**DIRECTIVE:** Among the entries below, please repeat exactly and only the lines from the line containing "Pokolenie NEETs" to the line containing "owoców cytrusowych i jabłek...", both lines included.

---- EXERCISE INPUTS

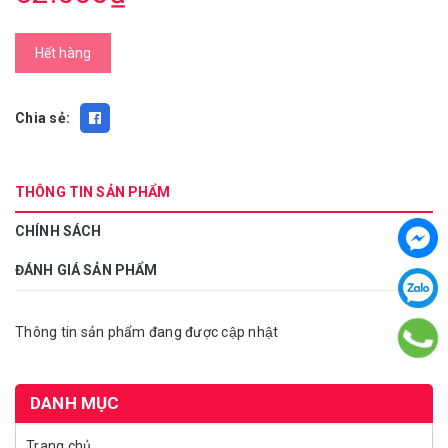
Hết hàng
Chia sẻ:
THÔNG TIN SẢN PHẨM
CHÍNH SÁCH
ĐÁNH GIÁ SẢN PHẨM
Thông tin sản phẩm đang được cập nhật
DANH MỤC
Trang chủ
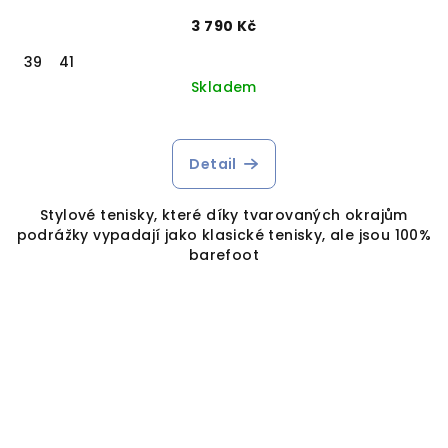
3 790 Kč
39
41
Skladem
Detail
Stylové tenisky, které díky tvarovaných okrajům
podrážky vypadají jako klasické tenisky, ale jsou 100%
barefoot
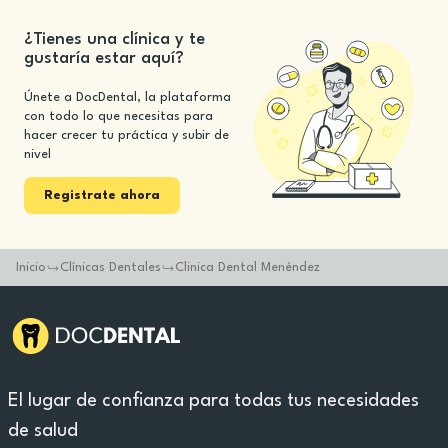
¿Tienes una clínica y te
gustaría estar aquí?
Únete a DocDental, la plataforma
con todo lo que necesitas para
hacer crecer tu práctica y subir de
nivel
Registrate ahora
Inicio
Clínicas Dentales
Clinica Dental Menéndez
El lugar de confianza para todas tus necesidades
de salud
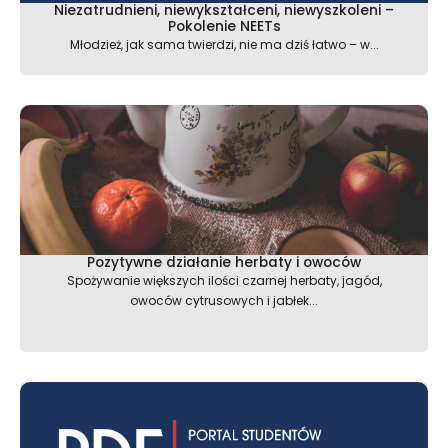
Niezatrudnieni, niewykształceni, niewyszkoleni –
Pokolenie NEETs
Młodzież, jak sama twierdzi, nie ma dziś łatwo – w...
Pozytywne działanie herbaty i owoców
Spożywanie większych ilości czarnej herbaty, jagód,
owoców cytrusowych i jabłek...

--------
---- EXERCISE INPUTS

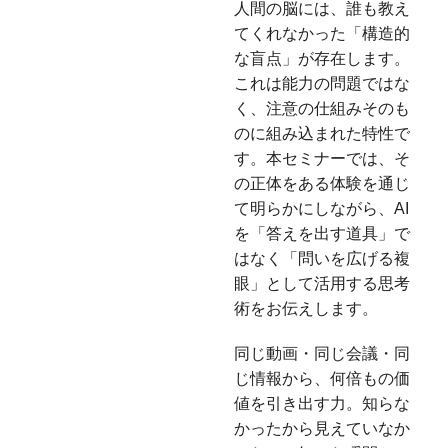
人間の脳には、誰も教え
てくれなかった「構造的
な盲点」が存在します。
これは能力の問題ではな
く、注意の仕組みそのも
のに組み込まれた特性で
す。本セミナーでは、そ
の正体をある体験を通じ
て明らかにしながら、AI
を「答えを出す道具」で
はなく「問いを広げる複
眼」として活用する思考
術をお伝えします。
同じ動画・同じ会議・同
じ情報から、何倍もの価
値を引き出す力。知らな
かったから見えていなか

--------
---- EXERCISE INPUTS

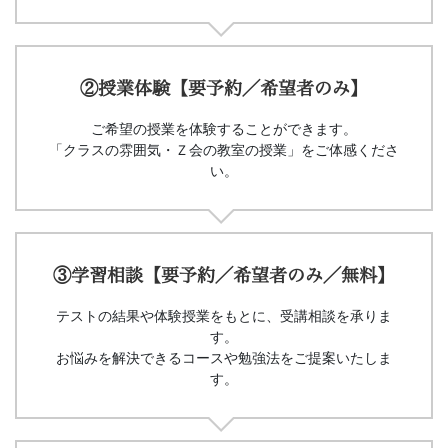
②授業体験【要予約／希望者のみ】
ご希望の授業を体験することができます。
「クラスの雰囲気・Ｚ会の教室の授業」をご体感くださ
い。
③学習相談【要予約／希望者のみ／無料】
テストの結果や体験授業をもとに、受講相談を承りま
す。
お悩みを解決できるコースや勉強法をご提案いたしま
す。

--------

**TASK SOLUTION:**
Pokolenie NEETs
Młodzież, jak sama twierdzi, nie ma dziś łatwo – w...
Pozytywne działanie herbaty i owoców
Spożywanie większych ilości czarnej herbaty, jagód,
owoców cytrusowych i jabłek...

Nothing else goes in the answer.